# LIST OF TASKS
[1] In the mailing list message about hslsd updates, whose help keeps the Race Street network growing?
[2] Rewrite the hslsd updates message between "On Tue, Sep" and "fixes under development.", inclusive, putting "rooftop" in place of "indoor".
[3] Continue the mailing list message about hslsd updates from where it stops.

[CUWiN-Dev] hslsd updates coming

David Young dyoung at pobox.com
Wed Oct 12 00:55:44 CDT 2005


On Tue, Sep 27, 2005 at 11:30:09AM -0500, Bill Comisky wrote:
> On Mon, 26 Sep 2005, Bill Comisky wrote:
> 
> >On Thu, 22 Sep 2005, David Young wrote:
> >
> >> On Thu, Sep 22, 2005 at 04:17:20PM -0500, Bill Comisky wrote:
> >>>  On Wed, 21 Sep 2005, David Young wrote:
> >>> 
> >>> >  I have found some hslsd bugs by watching the Race Street network, 
> >>> >  which
> >>> >  keeps growing with Tom Wiltzius' help, and by watching the indoor
> >>> >  testbed. I have some fixes under development.

# GIVEN DATA
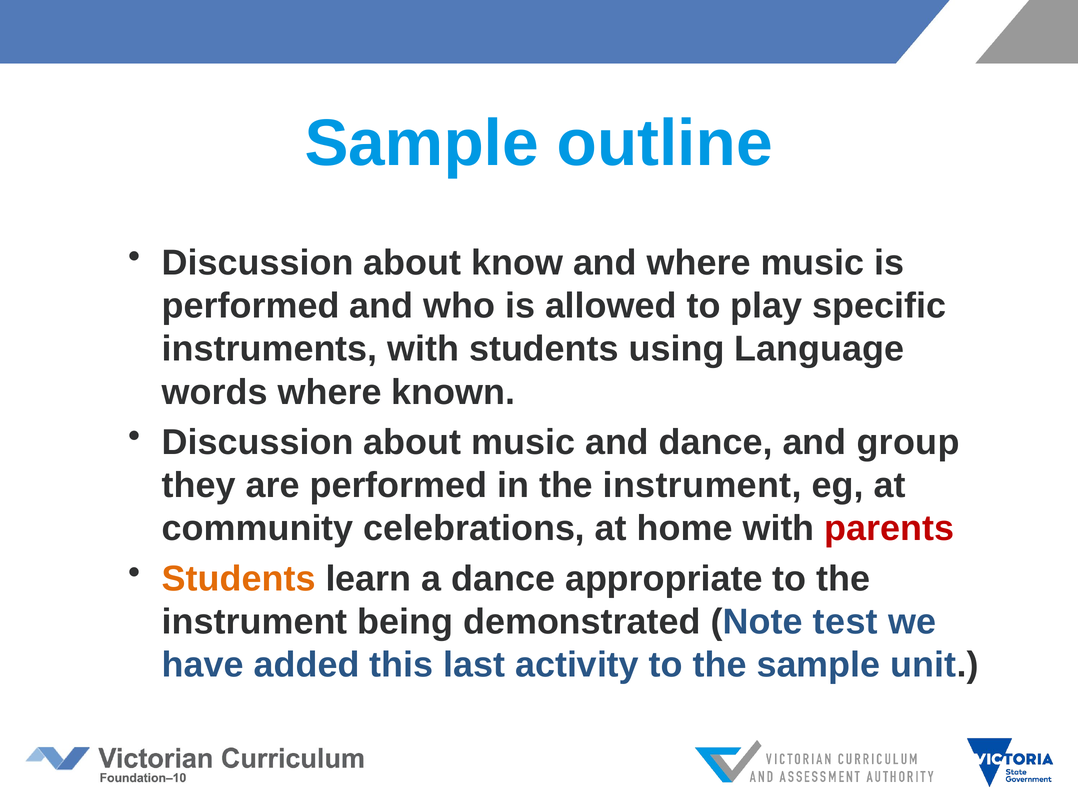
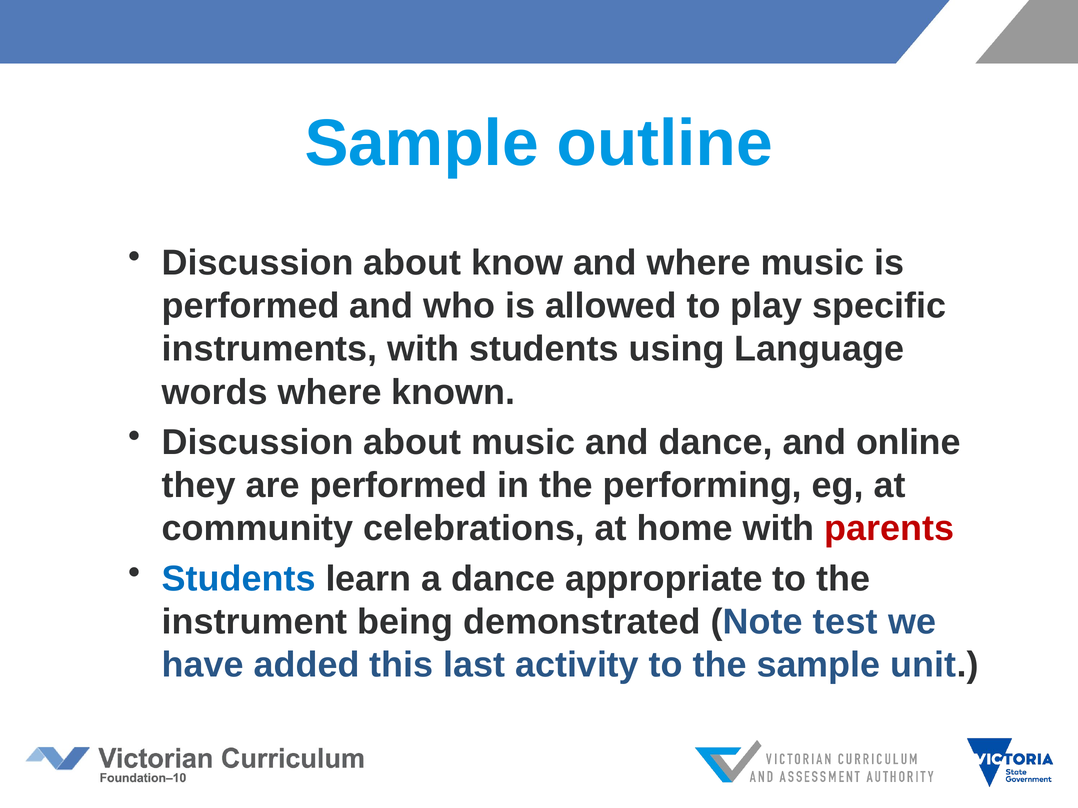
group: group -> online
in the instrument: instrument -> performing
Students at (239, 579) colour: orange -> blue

# THE ANSWERS
[1] Tom Wiltzius

[2]
On Tue, Sep 27, 2005 at 11:30:09AM -0500, Bill Comisky wrote:
> On Mon, 26 Sep 2005, Bill Comisky wrote:
> 
> >On Thu, 22 Sep 2005, David Young wrote:
> >
> >> On Thu, Sep 22, 2005 at 04:17:20PM -0500, Bill Comisky wrote:
> >>>  On Wed, 21 Sep 2005, David Young wrote:
> >>> 
> >>> >  I have found some hslsd bugs by watching the Race Street network, 
> >>> >  which
> >>> >  keeps growing with Tom Wiltzius' help, and by watching the rooftop
> >>> >  testbed. I have some fixes under development.

[3]
> >>> > 
> >>> >  Dave
> >>> 
> >>>  I've seen recently a few occasions where a node will reboot frequently,
> >>>  though the intervals vary; sometimes hours between reboots and 
> >>sometimes
> >>>  minutes.  The ETX metric and beacon strength to the gateway from the 
> >>>  node
> >>>  in question looks like a solid link, and there is typically a fair 
> >>>  amount
> >>>  of traffic on the wireless network at the time... I have some cron jobs
> >>>  fetching files on a few nodes, including the rebooting one.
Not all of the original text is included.